McConnell and others say CCS could help Houston and the rest of the U.S. net-zero goals while generating new jobs and protecting current jobs.

CCS involves capturing carbon dioxide from industrial activities that would otherwise be released into the atmosphere and then injecting it into deep underground geologic formations for secure and permanent storage. Carbon dioxide from industrial users in the Houston area could be stored in nearby onshore and offshore storage sites.

An analysis of U.S Department of Energy estimates shows the storage capacity along the Gulf Coast is large enough to store about 500 billion metric tons of carbon dioxide, which is equivalent to more than 130 years’ worth of industrial and power generation emissions in the United States, based on 2018 data.

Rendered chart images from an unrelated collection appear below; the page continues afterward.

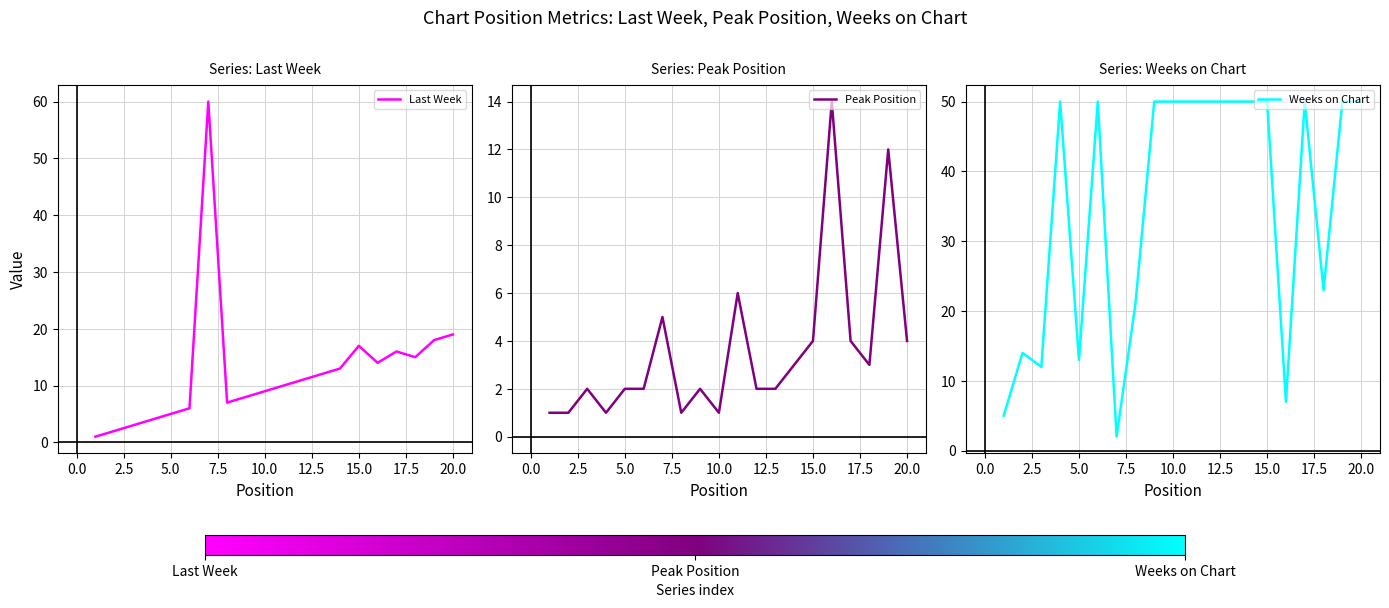

At which label is Last Week closest to 30?

20.0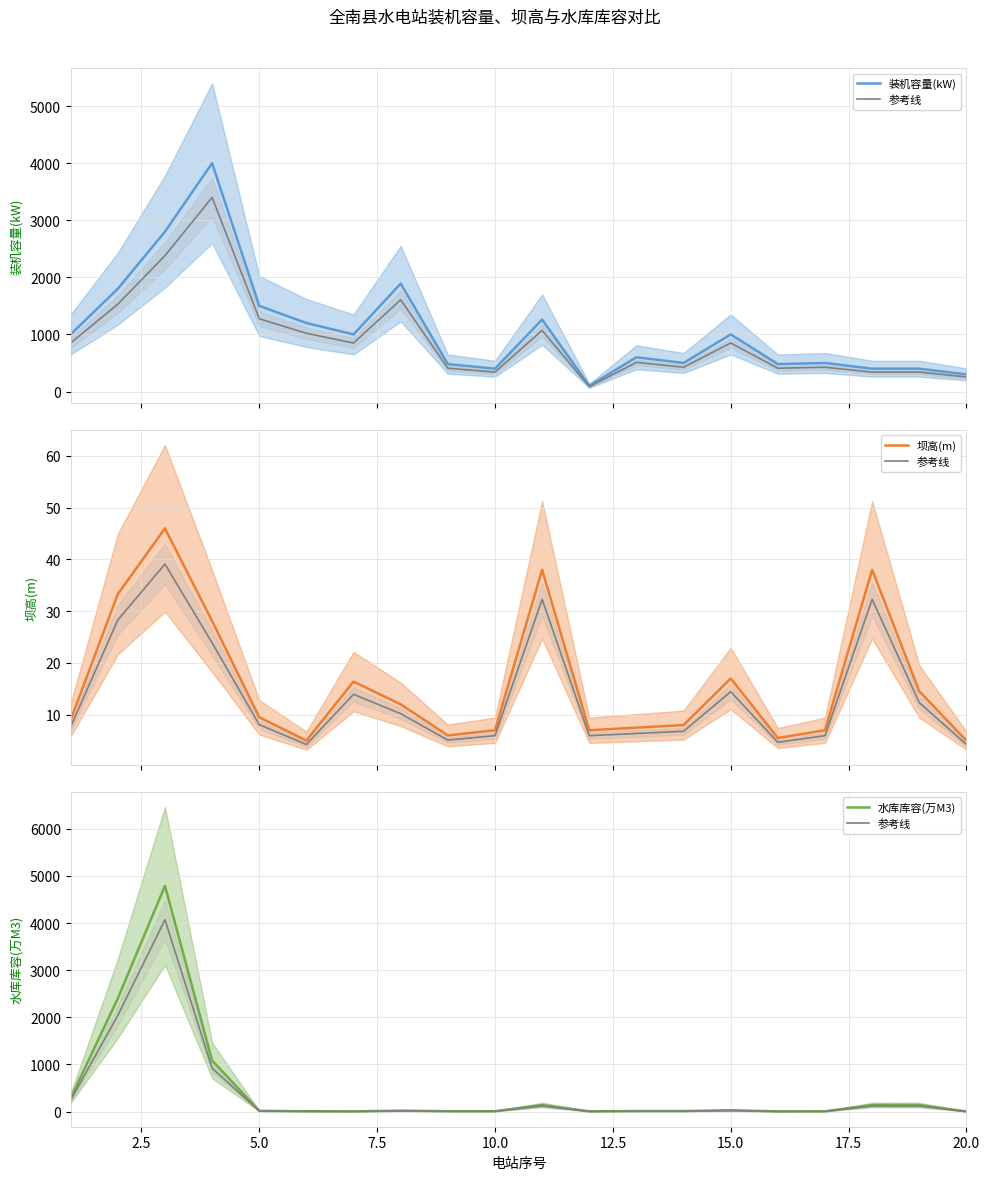

What is the sum of all 参考线 values?

7723.0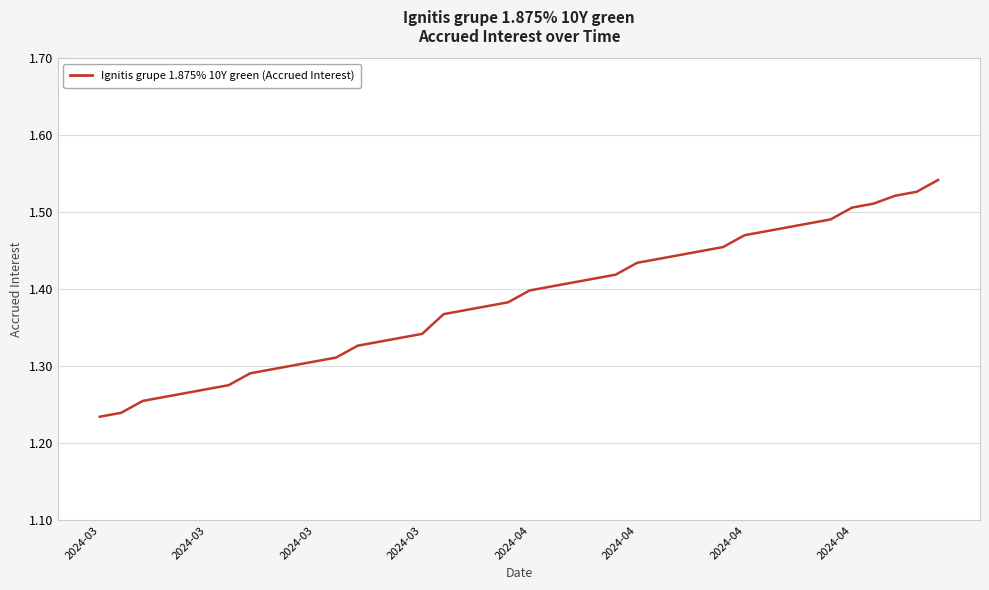

True or false: there are more than 2 points higher than both neighbors.

False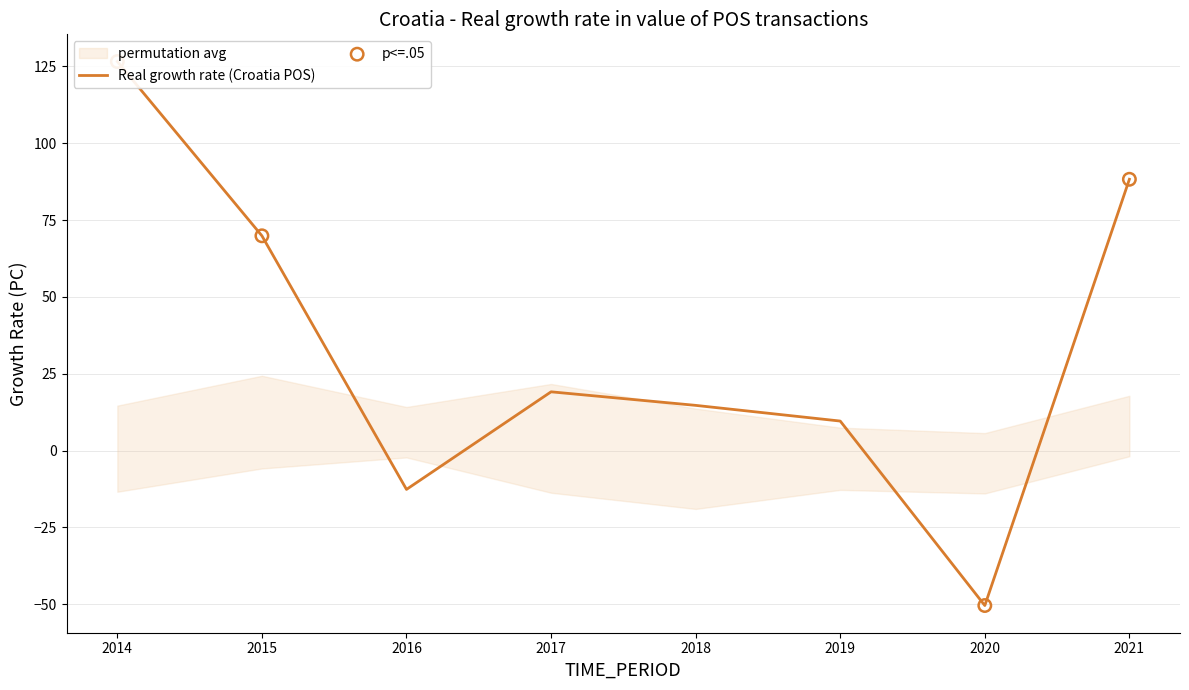

Which has a higher value, 2014 or 2019?

2014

“Carbon capture and storage is not a single technology, but rather a series of technologies and scientific breakthroughs that work in concert to achieve a profound outcome, one that will play a significant role in the future of energy and our planet,” says Gretchen Watkins, U.S. president of Shell. “In that spirit, it’s fitting this consortium combines CCS blueprints and ambitions to crystalize Houston’s reputation as the energy capital of the world while contributing to local and U.S. plans to help achieve net-zero emissions.”